* **Recorded information**:
╭──

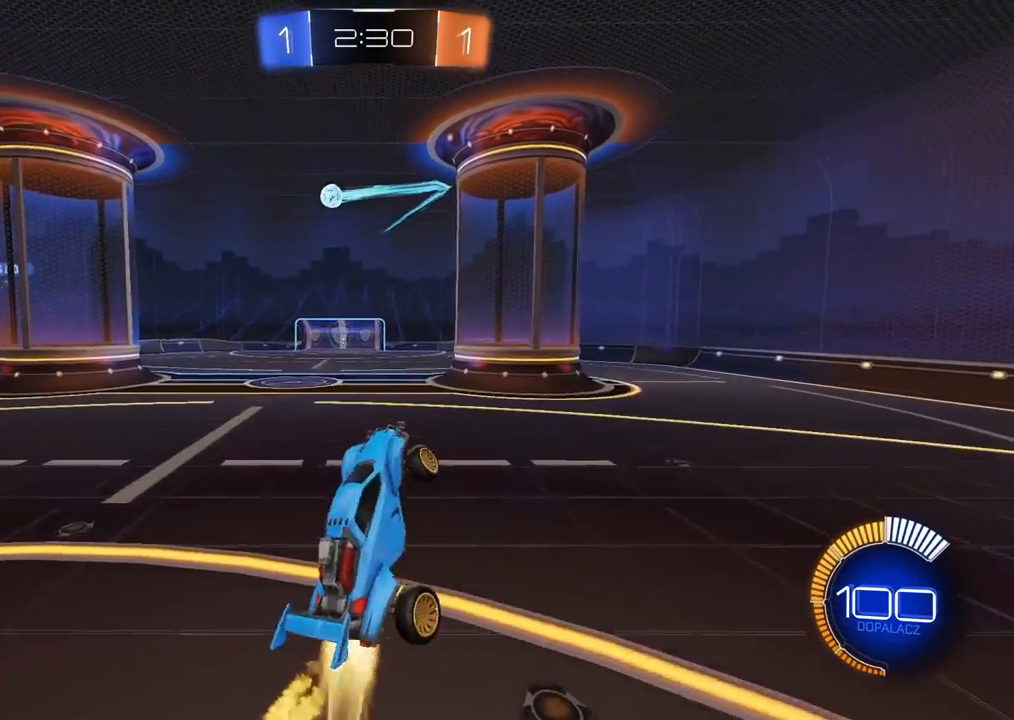
{"dt_ms": 500, "buttons": ["CIRCLE", "R2"], "left_stick": "center", "right_stick": "center", "events": [[33, "CIRCLE", "up"], [33, "CROSS", "up"], [33, "left_stick", "center"], [167, "left_stick", "up-right"], [217, "L2", "down"], [233, "CIRCLE", "down"], [317, "left_stick", "center"], [367, "L2", "up"]]}
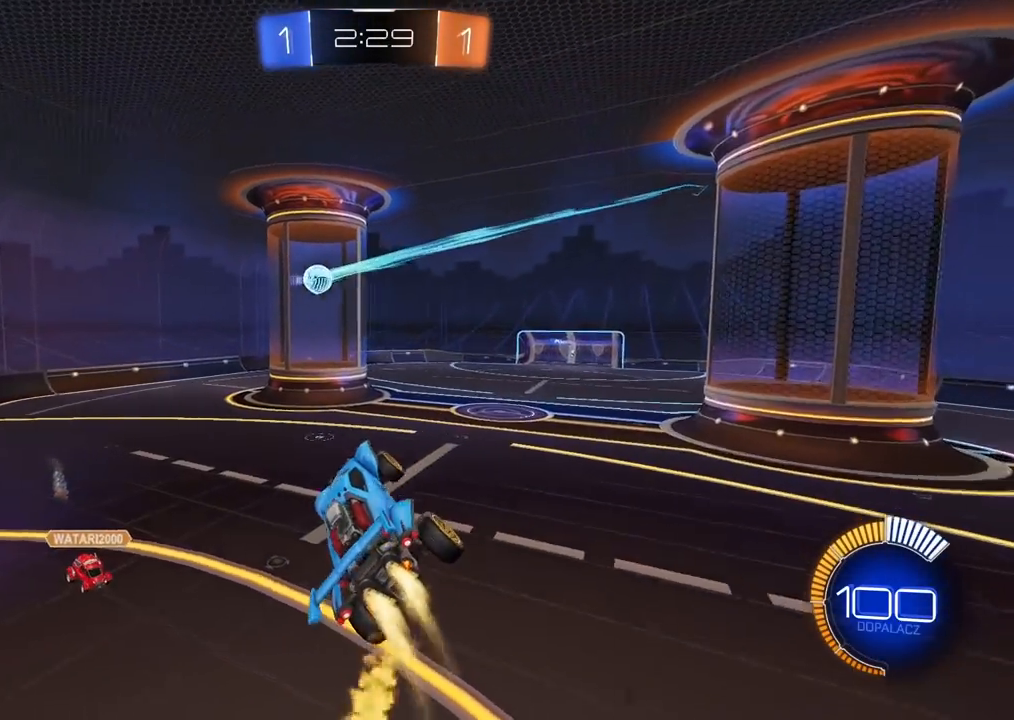
{"dt_ms": 500, "buttons": ["CIRCLE", "R2"], "left_stick": "center", "right_stick": "center", "events": [[317, "left_stick", "up-right"], [433, "left_stick", "center"]]}
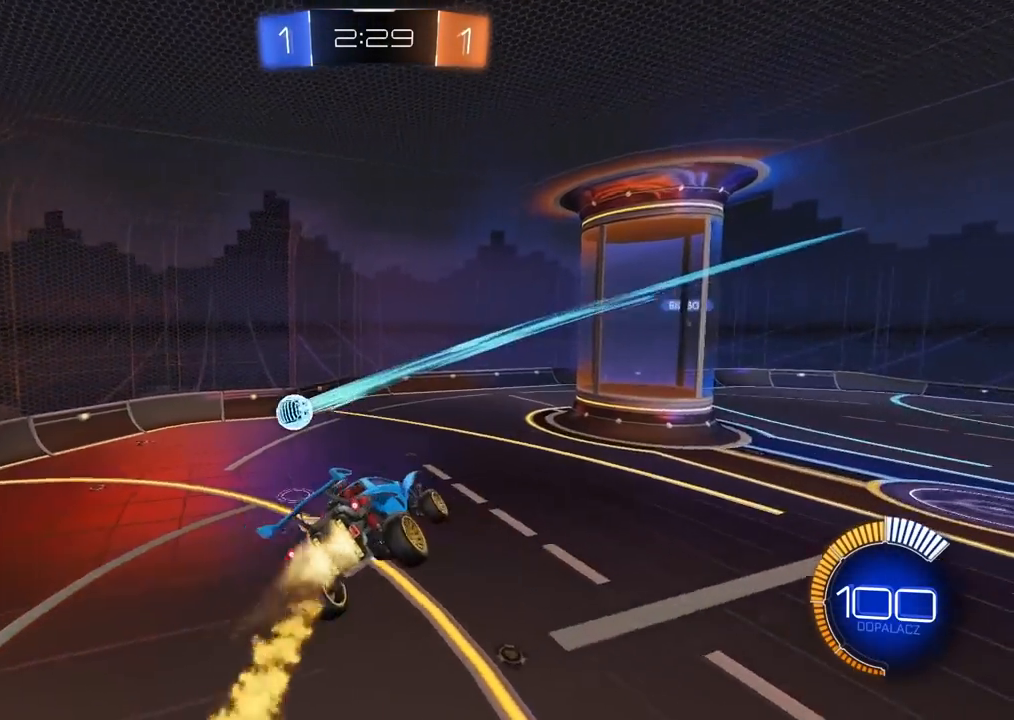
{"dt_ms": 500, "buttons": ["CIRCLE", "R2"], "left_stick": "center", "right_stick": "center", "events": []}
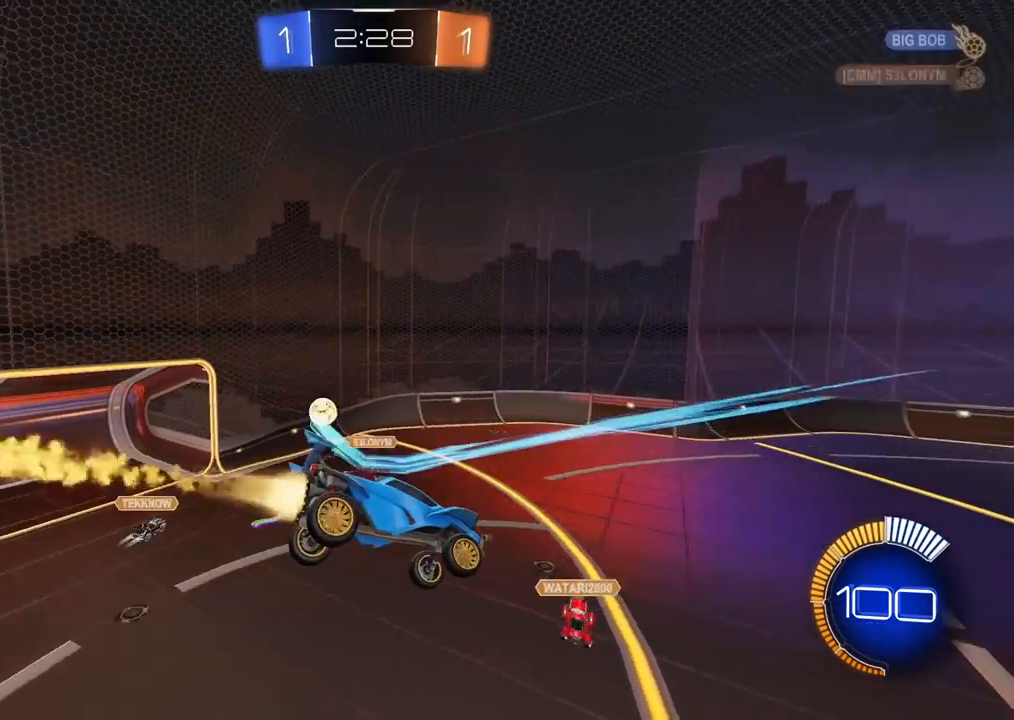
{"dt_ms": 500, "buttons": ["CIRCLE", "R2"], "left_stick": "center", "right_stick": "center", "events": [[117, "CIRCLE", "up"], [417, "CIRCLE", "down"]]}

╰──

* **How to complete this task**: Reproduce the listing above exactly, without a single picture.

* **Answer to the exercise**:
{"dt_ms": 500, "buttons": ["CIRCLE", "R2"], "left_stick": "center", "right_stick": "center", "events": [[33, "CIRCLE", "up"], [33, "CROSS", "up"], [33, "left_stick", "center"], [167, "left_stick", "up-right"], [217, "L2", "down"], [233, "CIRCLE", "down"], [317, "left_stick", "center"], [367, "L2", "up"]]}
{"dt_ms": 500, "buttons": ["CIRCLE", "R2"], "left_stick": "center", "right_stick": "center", "events": [[317, "left_stick", "up-right"], [433, "left_stick", "center"]]}
{"dt_ms": 500, "buttons": ["CIRCLE", "R2"], "left_stick": "center", "right_stick": "center", "events": []}
{"dt_ms": 500, "buttons": ["CIRCLE", "R2"], "left_stick": "center", "right_stick": "center", "events": [[117, "CIRCLE", "up"], [417, "CIRCLE", "down"]]}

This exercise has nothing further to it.